Canada's housing market is expected to continue to cool off throughout this year and into 2009, a Scotiabank report says, bringing balance to the market for the first time in a decade.

However, the report says that a major drop in housing prices, as seen in the U.S. following the sub-prime mortgage crisis, is unlikely.

While home sales in Canada are down about 15 per cent off last year's record highs, prices have yet to dip -- in fact, they are up five per cent.

But the report will be seen as a relief to many first-time buyers. With energy prices on the rise, student loan debt at record levels and stagnant wage growth, many Canadians have been priced out of starter homes.

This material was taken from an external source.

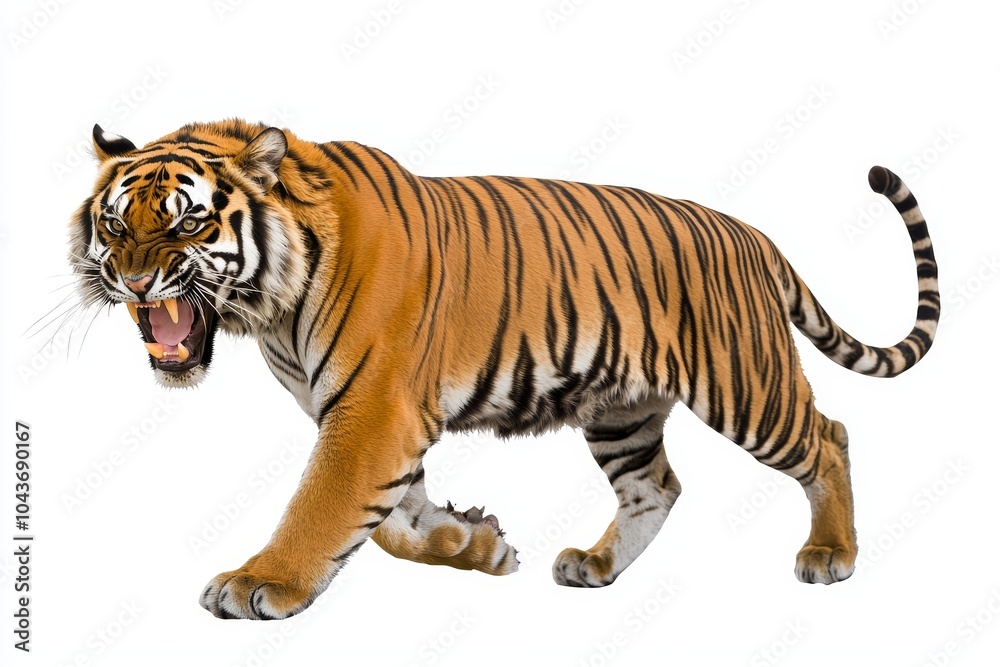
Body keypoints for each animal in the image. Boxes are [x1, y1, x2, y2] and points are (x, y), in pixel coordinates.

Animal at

"All booms eventually come to an end . . . but at the same time it's good news for buyers who didn't get into the market the first time around," Adrienne Warren of Scotia Capital told CTV News.

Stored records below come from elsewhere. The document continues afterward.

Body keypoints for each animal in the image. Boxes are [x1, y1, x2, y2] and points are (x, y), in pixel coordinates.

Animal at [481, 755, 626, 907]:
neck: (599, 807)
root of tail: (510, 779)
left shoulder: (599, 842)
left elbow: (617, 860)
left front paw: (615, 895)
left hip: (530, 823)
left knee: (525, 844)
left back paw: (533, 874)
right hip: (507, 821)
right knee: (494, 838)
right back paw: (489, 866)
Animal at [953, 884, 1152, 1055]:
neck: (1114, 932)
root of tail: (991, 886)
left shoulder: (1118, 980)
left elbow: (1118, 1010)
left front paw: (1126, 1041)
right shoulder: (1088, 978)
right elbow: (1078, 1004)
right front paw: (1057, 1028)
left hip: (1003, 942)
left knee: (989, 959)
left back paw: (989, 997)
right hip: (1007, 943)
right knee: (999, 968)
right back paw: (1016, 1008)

Most of the country is already feeling the housing slowdowns.

Even Calgary's hot real estate market has cooled dramatically, down almost 40 per cent off last year. Homebuilders have taken to desperate measures to attract buyers, everything from free coffee to free cars.

Alberta is now officially a buyer's market.

"It seems to be levelling out, which I think is honestly good news for everybody," realtor Doug Hayden said. "A level market is a more balanced market."

In Ontario, home sellers are warned to tone down expectations of bidding wars over their properties.

However, the market remains strong in both Saskatchewan and Newfoundland and Labrador.

"We've seen a doubling of prices," Dale Ripplinger of the Canadian Real Estate Association said of the Regina housing market.

In Newfoundland, particularly St. John's, the strong economy has led many of those working in Western Canada to take their money back home, and buy into the housing market.

Housing starts dropping

The report says the average annual home price appreciation has also eased back into the mid-single digits after several years of double-digit growth.

The bank says cracks are also appearing on the new home front in Canada.

While housing starts in early 2008 are similar to last year, demand for new residential building permits has fallen sharply.

The demand has fallen for both single-family and multiple-unit projects.

Meanwhile, price increases for new homes are moderating while inventories of unsold new homes continue to rise, says the report.

Low risk of major correction

The report says a return to more historical norms for home price appreciation is a "welcome development."

Between 2002 and 2007, home prices in Canada appreciated at a rate of 10 per cent annually -- increases that the report calls "unsustainable."

"The faster and longer home prices climb, the greater the risk of an eventual price correction," says the report.

Economists say current market conditions show less of a downside risk than previous down-cycles in Canada over the past few decades.

"It appears to be built on a stronger economic foundation than those of the 1970s and 1980s," says the report.

Economists list five reasons why there is a low risk of a major correction:

  • Home prices in Canada are not substantially overvalued
  • There is still little evidence of widespread speculative home buying that often accompanies the late stages of a housing boom.
  • Canada's real estate market is not overbuilt.
  • Households, for their part, are not overleveraged.
  • Overall mortgage quality is still sound.

"At the end of the day, we predict a soft landing for the Canadian housing market, with somewhat lower sales and construction, and a period of relatively flat inflation-adjusted home prices."